*Artigo*.

------------------------

Começo este texto admitindo que não tinha a maior fascinação pela América Latina. O resto dele é para contar como a Bolívia me conquistou.

Meu problema com nossos vizinhos hispânicos era que eu considerava, ou melhor, imaginava que nossas culturas, histórias e realidades fossem muito próximas para que pudesse respirar o ar da novidade por aqui. Encantadores deviam ser os castelos europeus, as luzes de Las Vegas (nome espanhol, aliás) e os templos budistas nepaleses.

Minha curta viagem, que aconteceu durante uma semana do último janeiro, alterou a visão de mundo que eu tinha para sempre. Não gosto de usar hipérboles e essa não é uma delas.

Quando cheguei em Santa Cruz de la Sierra, com minha cabeça de um jovem com preconceitos de velho, não me deixei impressionar pela arquitetura, as casas pareciam moradias de famílias praianas brasileiras. As calçadas, ainda mais estreitas e cheias de mato que as campineiras.

Estupidez minha. Santa Cruz de la Sierra é a cidade mais populosa e rica do país, com 1,7 milhões de habitantes, é planejada, diferente das metrópoles brasileiras, que crescem mais bagunçadas que folia de carnaval. Seu plano é feito em anéis, assim existem zonas distintas para cada especifidade, o terceiro anel concentra escolas e hospitais, por exemplo, além disso o crescimento é proporcional para todos os lados.

------------------------

*Tarefa proposta*.
Redigite fielmente o trecho do artigo sobre a Bolívia que vai de "Minha curta viagem, que" até "é uma delas.".

*Material fornecido*.
------------------------

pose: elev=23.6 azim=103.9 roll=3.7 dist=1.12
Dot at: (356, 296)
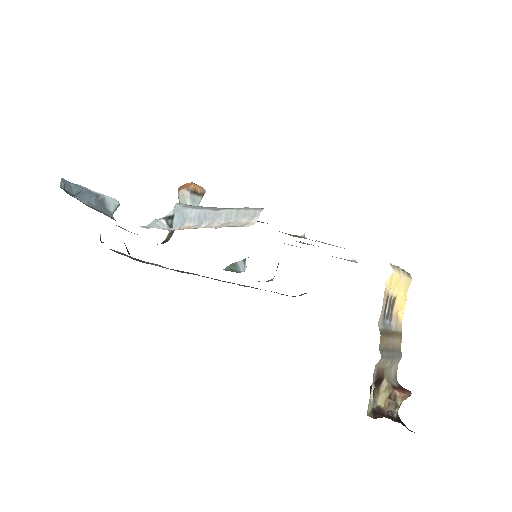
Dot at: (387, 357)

------------------------

*Resposta à tarefa*.
Minha curta viagem, que aconteceu durante uma semana do último janeiro, alterou a visão de mundo que eu tinha para sempre. Não gosto de usar hipérboles e essa não é uma delas.